Exploring the World of Tax-Free Banking in Vanuatu
In the South Pacific, the island nation of Vanuatu has been making waves in the world of offshore banking for decades. The country introduced its Value Added Tax (VAT) at 12.5% in 1998 as part of its financial reform element of Vanuatu's Comprehensive Reform Program.
Recently, Andrew Henderson, Founder of Nomad Capitalist, visited Vanuatu to explore the country's banking industry. He found that Vanuatu is considered a valid option for offshore banking, offering privacy and freedom not available in many other places.
Vanuatu's allure as an offshore haven is not a new phenomenon. Old expats in the country still have promotional materials from before the OECD, FATCA, and CRS came into existence, which advertised Vanuatu as a zero tax, zero disclosures, zero tax treaties, no rules tax haven-offshore jurisdiction.
The country's financial landscape is dotted with two distinct groups of expats: the old and the new. The new expats are focused on investment opportunities and total return, while the older ones have become patrons of the community.
One of Vanuatu's main sources of income is offshore banking. The country offers zero corporate tax, exemption from capital and exchange control, and no filing or auditing requirements, making it a favourable location for forming an offshore company.

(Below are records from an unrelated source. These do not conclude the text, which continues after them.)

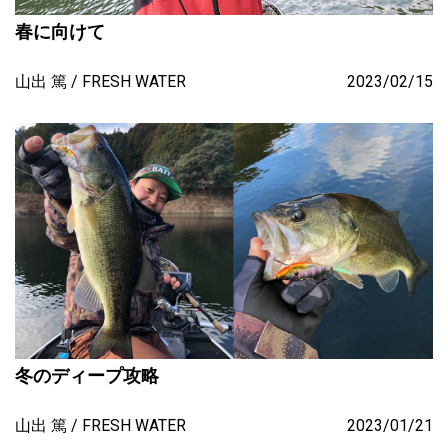
春に向けて
山出 篤
FRESH WATER
2023/02/15
冬のディープ攻略
山出 篤
FRESH WATER
2023/01/21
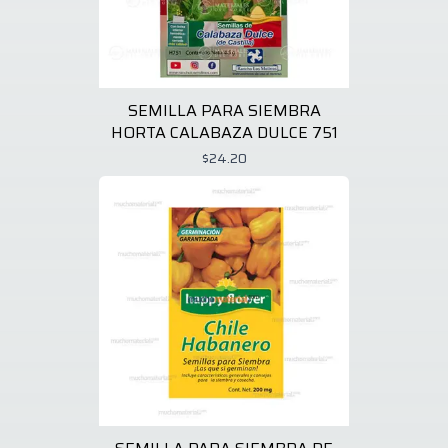
SEMILLA PARA SIEMBRA
HORTA CALABAZA DULCE 751
$24.20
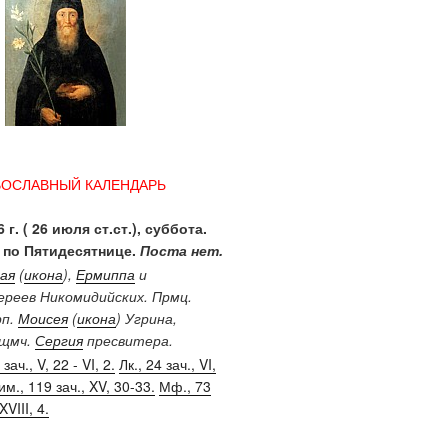
ВОСЛАВНЫЙ КАЛЕНДАРЬ
 г. ( 26 июля ст.ст.), суббота.
 по Пятидесятнице.
Поста нет.
ая
(
икона
),
Ермиппа
и
иереев Никомидийских. Прмц.
рп.
Моисея
(
икона
) Угрина,
Сщмч.
Сергия
пресвитера.
зач., V, 22 - VI, 2.
Лк., 24 зач., VI,
им., 119 зач., XV, 30-33.
Мф., 73
XVIII, 4.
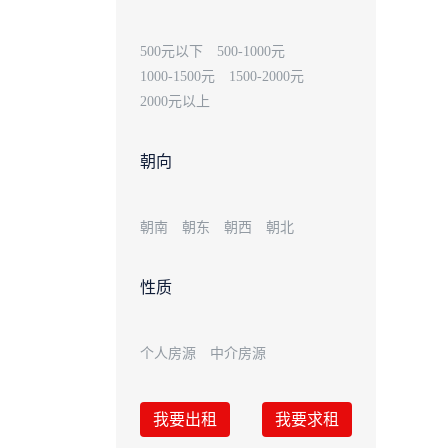
500元以下
500-1000元
1000-1500元
1500-2000元
2000元以上
朝向
朝南
朝东
朝西
朝北
性质
个人房源
中介房源
我要出租
我要求租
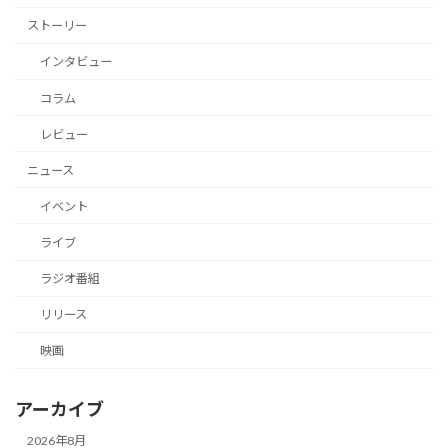
ストーリー
インタビュー
コラム
レビュー
ニュース
イベント
ライブ
ラジオ番組
リリース
映画
アーカイブ
2026年8月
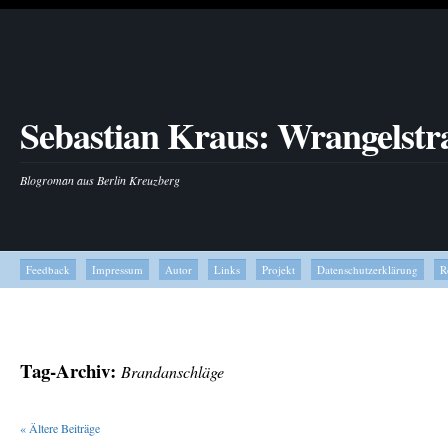
Sebastian Kraus: Wrangelstr
Blogroman aus Berlin Kreuzberg
Feedback
Impressum
Autor
Links
Projekt
Datenschutzerklärung
R
Tag-Archiv:
Brandanschläge
«
Ältere Beiträge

The two offshore banks operating in Vanuatu are the Vanuatu National Bank and Pacific Private Bank. The Vanuatu National Bank, run by Ni-Vanuatus, has 25 branches across the country. Pacific Private Bank, run by Europeans, is a smaller, more exclusive operation that charges high fees but offers more flexibility than other banks.

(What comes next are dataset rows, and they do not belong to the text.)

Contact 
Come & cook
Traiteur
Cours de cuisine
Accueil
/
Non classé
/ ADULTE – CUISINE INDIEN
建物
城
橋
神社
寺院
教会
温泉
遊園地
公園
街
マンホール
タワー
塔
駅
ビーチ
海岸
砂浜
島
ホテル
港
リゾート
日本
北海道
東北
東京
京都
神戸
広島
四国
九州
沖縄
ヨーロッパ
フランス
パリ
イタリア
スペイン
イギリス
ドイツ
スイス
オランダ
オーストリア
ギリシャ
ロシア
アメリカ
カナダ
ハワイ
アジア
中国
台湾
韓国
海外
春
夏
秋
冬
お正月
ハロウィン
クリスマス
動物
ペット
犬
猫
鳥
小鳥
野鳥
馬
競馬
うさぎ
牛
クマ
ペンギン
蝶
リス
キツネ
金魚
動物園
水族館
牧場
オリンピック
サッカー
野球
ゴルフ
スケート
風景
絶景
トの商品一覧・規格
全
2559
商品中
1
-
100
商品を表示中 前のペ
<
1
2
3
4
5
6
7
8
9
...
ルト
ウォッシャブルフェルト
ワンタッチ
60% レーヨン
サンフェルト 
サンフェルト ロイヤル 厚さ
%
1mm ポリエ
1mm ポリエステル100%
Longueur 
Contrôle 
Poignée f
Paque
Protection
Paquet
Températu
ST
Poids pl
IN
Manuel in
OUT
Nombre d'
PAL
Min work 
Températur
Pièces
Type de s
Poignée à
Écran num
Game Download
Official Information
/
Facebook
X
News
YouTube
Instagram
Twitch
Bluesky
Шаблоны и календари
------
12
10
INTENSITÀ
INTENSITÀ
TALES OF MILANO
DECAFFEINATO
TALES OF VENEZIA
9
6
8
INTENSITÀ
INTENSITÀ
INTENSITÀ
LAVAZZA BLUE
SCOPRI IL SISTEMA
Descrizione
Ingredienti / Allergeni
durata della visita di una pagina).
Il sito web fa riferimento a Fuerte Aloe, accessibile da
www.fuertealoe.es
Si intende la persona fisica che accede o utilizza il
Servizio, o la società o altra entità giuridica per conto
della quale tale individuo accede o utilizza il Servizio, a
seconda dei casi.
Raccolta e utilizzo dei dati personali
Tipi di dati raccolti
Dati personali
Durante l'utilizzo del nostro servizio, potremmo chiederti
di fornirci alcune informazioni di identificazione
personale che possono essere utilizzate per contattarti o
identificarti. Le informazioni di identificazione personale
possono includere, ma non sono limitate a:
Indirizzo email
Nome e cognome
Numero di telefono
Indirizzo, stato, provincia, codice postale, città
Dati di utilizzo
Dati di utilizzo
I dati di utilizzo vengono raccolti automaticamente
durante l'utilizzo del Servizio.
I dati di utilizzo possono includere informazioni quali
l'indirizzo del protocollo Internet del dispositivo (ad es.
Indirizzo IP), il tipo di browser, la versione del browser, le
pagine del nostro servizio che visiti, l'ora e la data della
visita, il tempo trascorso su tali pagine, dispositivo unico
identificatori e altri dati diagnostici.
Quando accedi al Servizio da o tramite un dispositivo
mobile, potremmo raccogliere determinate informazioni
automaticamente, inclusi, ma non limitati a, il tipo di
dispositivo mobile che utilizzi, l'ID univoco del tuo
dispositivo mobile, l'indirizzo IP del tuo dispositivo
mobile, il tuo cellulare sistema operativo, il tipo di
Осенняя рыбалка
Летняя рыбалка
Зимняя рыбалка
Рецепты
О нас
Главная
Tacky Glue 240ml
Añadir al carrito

If implemented, the proposed personal tax rates would be 0% for those making less than 750,000 vatu ($7,000 USD), 10% for those making between 750,001 and 3,500,000 vatu ($32,000 USD), and 17% for those making more than 3,500,000 vatu. The proposed corporate tax rate would be 17%. However, the introduction of a corporate tax could lead to the disappearance of an estimated 1% of the manufacturing sector, a 10% chance that 2% of the retail trade sector would leave, a 25% chance that 18% of the finance and insurance industries would leave, and a 5% chance that 35% of the professional, scientific, technical, and administrative service industries would leave.

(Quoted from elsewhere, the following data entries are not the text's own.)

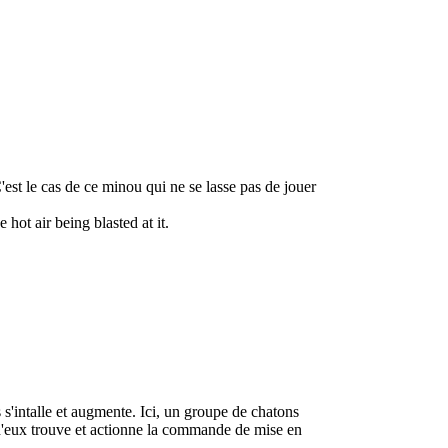
est le cas de ce minou qui ne se lasse pas de jouer
 hot air being blasted at it.
s s'intalle et augmente. Ici, un groupe de chatons
n d'eux trouve et actionne la commande de mise en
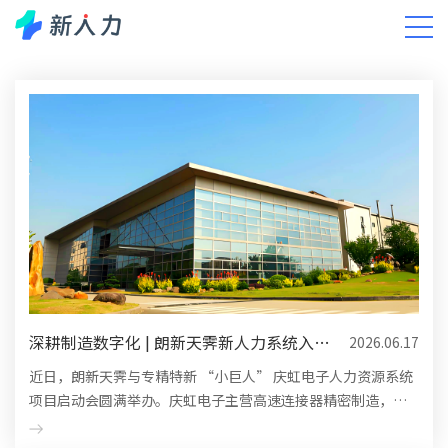
新闻中心
小新有话说
智能人力资源洞察
DHR洞察
深耕制造数字化 | 朗新天霁新人力系统入驻
2026.06.17
庆虹电子，赋能精密...
近日，朗新天霁与专精特新 “小巨人” 庆虹电子人力资源系统
项目启动会圆满举办。庆虹电子主营高速连接器精密制造，多
车间轮班模式带来考勤核算繁琐、人力数据分散、用工合规压
力大等管理难题...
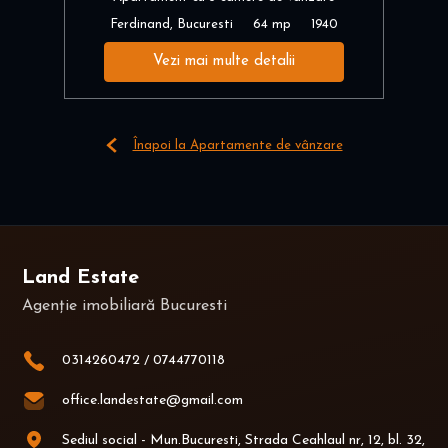
Ferdinand, Bucuresti
64 mp
1940
Vezi mai multe detalii
Înapoi la Apartamente de vânzare
Land Estate
Agenție imobiliară Bucuresti
0314260472
/
0744770118
office.landestate@gmail.com
Sediul social - Mun.Bucuresti, Strada Ceahlaul nr, 12, bl. 32,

The Resistance and Reform Coalition (RRC) is strongly against increasing Vanuatu's VAT due to the potential increase in the cost of living for residents who already have low incomes. Despite this, Vanuatu's VAT remains at 12.5%, while other countries like New Zealand have raised their VAT to 15%.
The search results do not provide information about the changes that Tax-Free Vanuatu has experienced in the last 20 years. However, it is clear that Vanuatu's International Companies Act exempts international businesses from paying taxes, business license fees, tax on income, capital gains, and stamp duty. Furthermore, there is no requirement for annual meetings, annual returns, or the appointment of an auditor in Vanuatu. Only the name, nature of the business, and any charges against the business are publicly available.
The Australian government is currently trying to convince Vanuatu to implement an income tax, but it is unclear if or when this will happen. Regardless, Vanuatu continues to be a favourable location for those seeking privacy, freedom, and financial opportunities in their offshore ventures.